8. An Explorer controls himself: he smiles and sings under all difficulties.
L’Explorateur est maître de soi: il sourit et chante dans ses difficultés.

Holy Scripture tells us that we should “serve the Lord with gladness.” This is so important that St. Francis of Sales did not hesitate to say that sadness often does us more harm than right-down big sins. In fact, not to be cheerful is to be mean with Almighty God, and to act as if we did not owe everything to Him and could not trust Him, or as if we grudged the obedience and the little sacrifices He asks of us. There is nothing more hateful than meanness.

Sometimes, it is true, things seem to us to go wrong very badly. But when this happens we must recollect three things: first, that we don’t know quite everything, but God does; second, that though there are lots of things we can’t do, God can do all things; third, that it is quite certain that He will make everything turn out for our happiness here and hereafter if we don’t stand in the way. There is no hold that we can get into so deep that prayer, a good try, and the help of God cannot get us out again. So, whatever the trouble is, pray, do what you can, trust God to do the rest — and keep smiling all the time. Other people have their troubles too; and if you are cheerful over yours you will help them to bear theirs, and so do them a very good turn indeed. There is only one thing that is really a good reason for being sad, and that is sin. But it is no reason at all for remaining sad or losing courage; God will readily forgive us if we are truly sorry, and a good Confession will enable us to make a fresh start and do better.

9. An Explorer is thrifty; he takes care of his own possessions and those of others.
L’Explorateur est économe et prend soin du bien d’autrui.

Thrift means not wasting things, especially money. You always want to “be prepared” — don’t depend on luck and don’t depend on others. Learn to find a good use for everything, and try to put a little money by. Thrift really is a kindness to other people, because it prevents us from being a burden to others and enables us to help those in need more generously. But of course it does not mean stinginess; to give freely to another’s need is to make the very best use of what God has given us.

10. An Explorer is clean in thought, word, and deed.
L’Explorateur est pur dans ses pensées, ses paroles, et ses actes.

This, to you, might go without saying — you have learned to hate and fear even the shadow of impurity, because nothing is more displeasing to God or more ruinous to soul and body. Only, it is well that it should be mentioned in the Explorer Law, because in this matter above all we have to “be prepared,” so as not to fall into one of the many traps the devil sets for us. We have to “be prepared”:

  • For temptation; God lets it come to every one some time or another, and He does so in order to give us a chance of doing something really brave for Him by refusing to think, or say, or do, or even listen to anything wrong.
  • For our own stupidity, which may draw us into danger before we know where we are.
  • For our own weakness, which will certainly make us fall unless God supports us.

First, then, keep a bright look-out, as an Explorer should. You can’t avoid temptations altogether, but there is no need to blunder into them or to let others lead you into them.

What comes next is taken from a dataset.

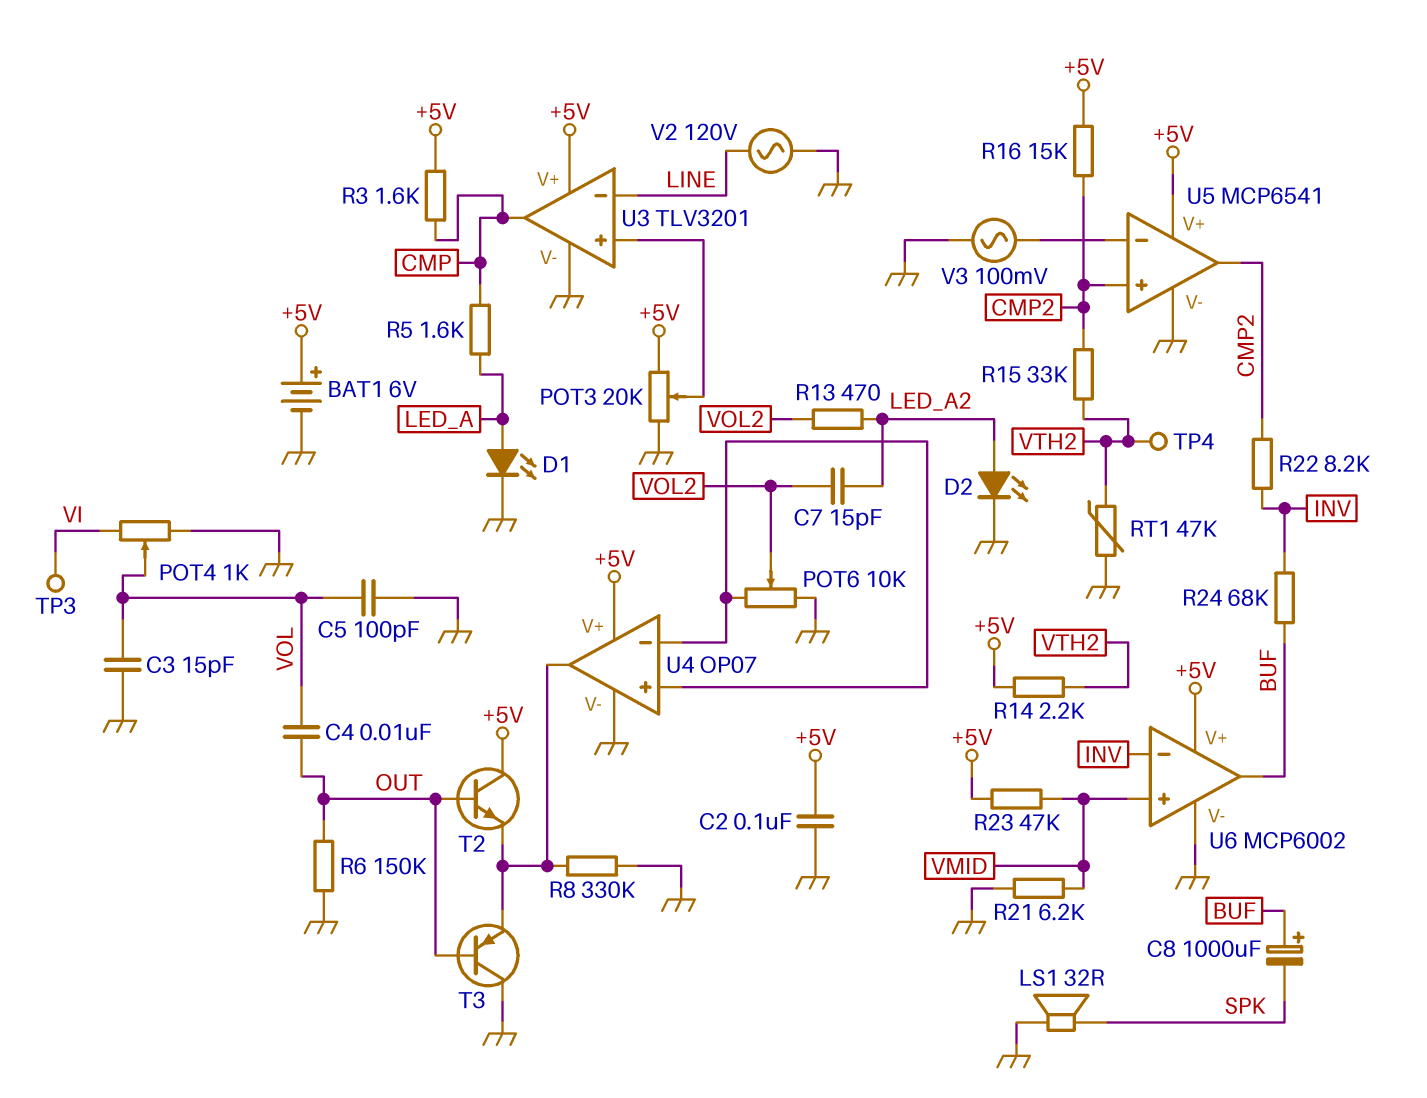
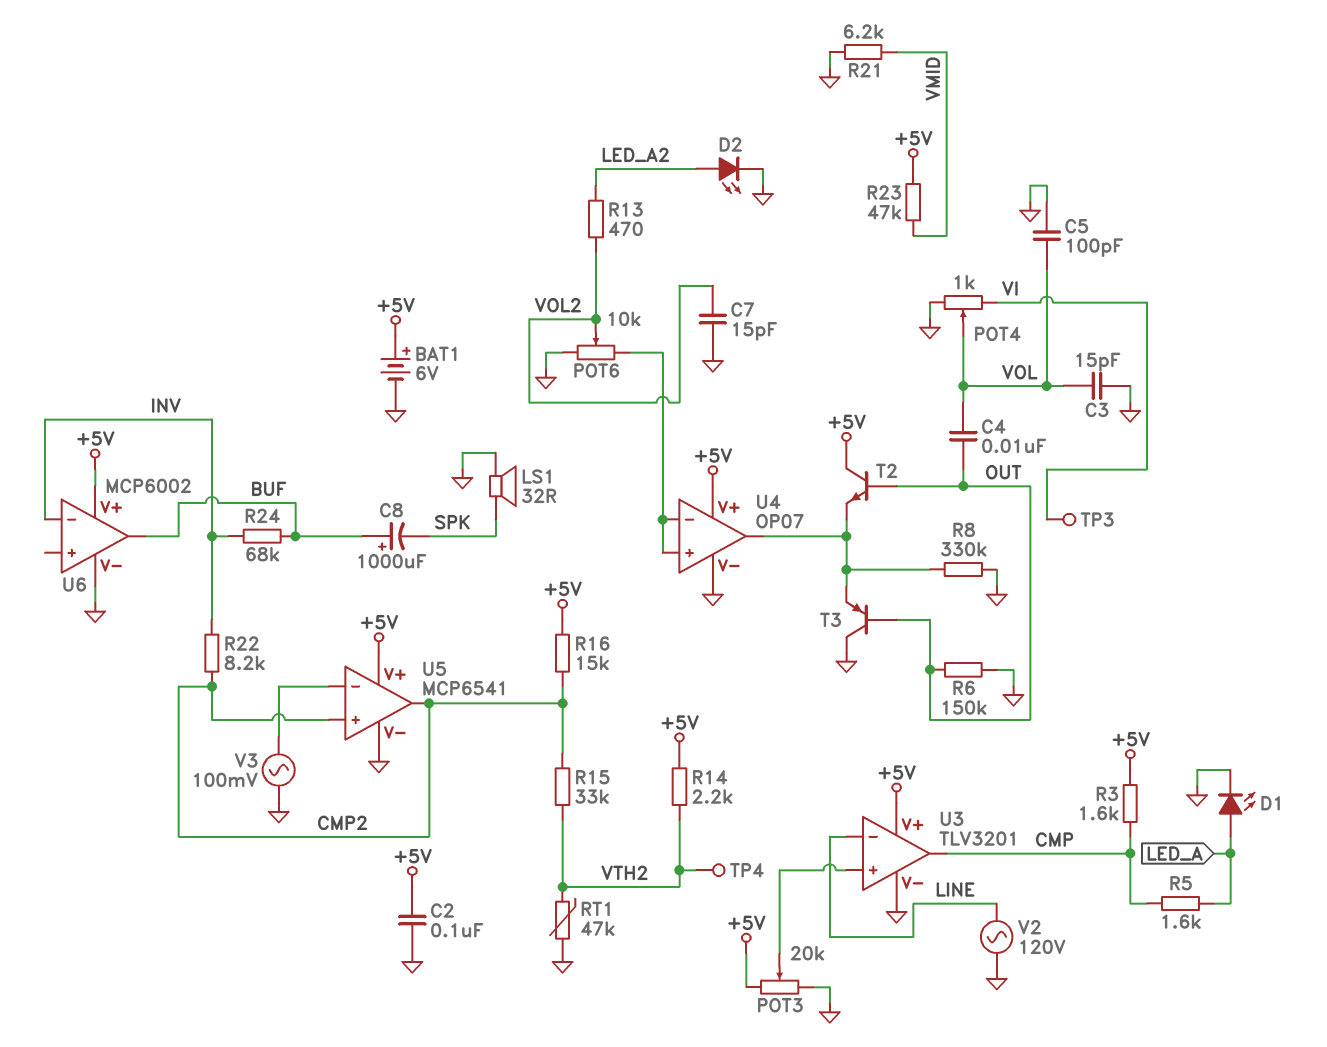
C7: 15pF (LED_A2, VOL2) -> 15pF (GND, VOL2)
U6 pin in+: VMID -> none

Don’t take any risks, but cut the matter short the moment you get a hint of danger. When you stand on the edge of a precipice it is only one step to the bottom.

Next, don’t think you are strong enough by yourself to resist. Don’t trust yourself, but trust entirely to Almighty God Who will never desert you if you ask for His help.

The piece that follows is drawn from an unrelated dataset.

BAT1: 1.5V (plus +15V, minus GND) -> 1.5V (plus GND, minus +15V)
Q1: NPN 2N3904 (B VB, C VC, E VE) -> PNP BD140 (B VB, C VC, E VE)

Lastly, “be prepared” by using the safeguards God has given you. These are: regular Confession, frequent, even daily Communion, devotion to our Blessed Lady, and prayer the moment you are tempted. It is also a help to lead, as Explorers should, a not too easy life. If we deny ourselves a bit in things like food and drink, and comfort and pleasures generally, it will be all the easier to keep clear of anything really wrong, because we shall have got a habit of self-control.

All quotations (with modifications) from The Catholic Scout’s Prayer Book, Catholic Truth Society (London), 1912.

Honour all Men. Love the Brotherhood. Fear God. Honour the King.